I need some advice on how to normalize my current database table.
Currently the schema looks like:
+----------+---------------+------+-----+---------+-------+
| Field | Type | Null | Key | Default | Extra |
+----------+---------------+------+-----+---------+-------+
| date | date | YES | MUL | NULL | |
| hostname | varchar(255) | YES | | NULL | |
| username | varchar(255) | YES | MUL | NULL | |
| path | varchar(1024) | YES | MUL | NULL | |
| count | int(11) | YES | | NULL | |
+----------+---------------+------+-----+---------+-------+
path
is a long string and it often repeats many times with the same value. I try to move it away to a different table and treat it as foreign key to current table. This would save a lot of disk space as currently I have 30M records per week.
The problem is that as I insert the data in another table called Path
, I somehow need to know if the path exists or not. If so, get the existing entry and assign it as a FK to the new entry to current table, otherwise create a new path entry in Path
table. I thought about making the path
field in Path
table unique, but mysql doesn't allow that and gives Specified key was too long; max key length is 1000 bytes
error.
My question would be: what's the best method to do this:
Followup question:
Right now I'm doing a long string concatenation to compose an INSERT INTO
sql statement to do the data insert. If I split the table, sounds like I need to do a lookup before the insert happens. I would assume that will slow down the process quite a bit. Is there a way to avoid that?

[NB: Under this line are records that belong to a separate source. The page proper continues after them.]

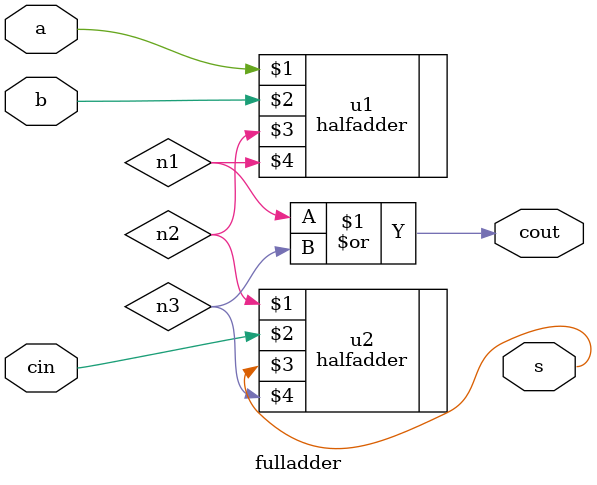
<source format=v>

module fulladder(a,b,cin,s,cout);

	input a,b,cin;
	output s,cout;
	wire n1, n2, n3;

	halfadder u1(a,b,n2,n1);
	halfadder u2(n2,cin,s,n3);
	or(cout,n1,n3);

endmodule

</source>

First, when you replace a string with a surrogate ID number, you're doing data compression, not normalization. None of the normal forms require replacing strings with numbers.
I thought about making the path field in Path table unique, but mysql doesn't allow that and gives
Specified key was too long; max key length is 1000 bytes
error.
Well, it seems like Path.path needs to be unique. You have some options.
The most common approach is to call a stored procedure to insert the row. The SP doesn't check first--it just inserts the row and traps the error raised by a duplicate key. You have to trap errors anyway--lots of things can go wrong besides a duplicate key.
If the insert succeeds, the SP returns the new ID number. If it fails with a duplicate key error, it selects the ID number for the existing path and returns that instead. What to do if it fails with some other error is application-dependent.
When you check first, then insert, you need two round-trips to the database for every insert. When you insert first and trap the error, you only need one round-tip for new rows. That reduces the load a little. Or a lot, depending on what you're doing.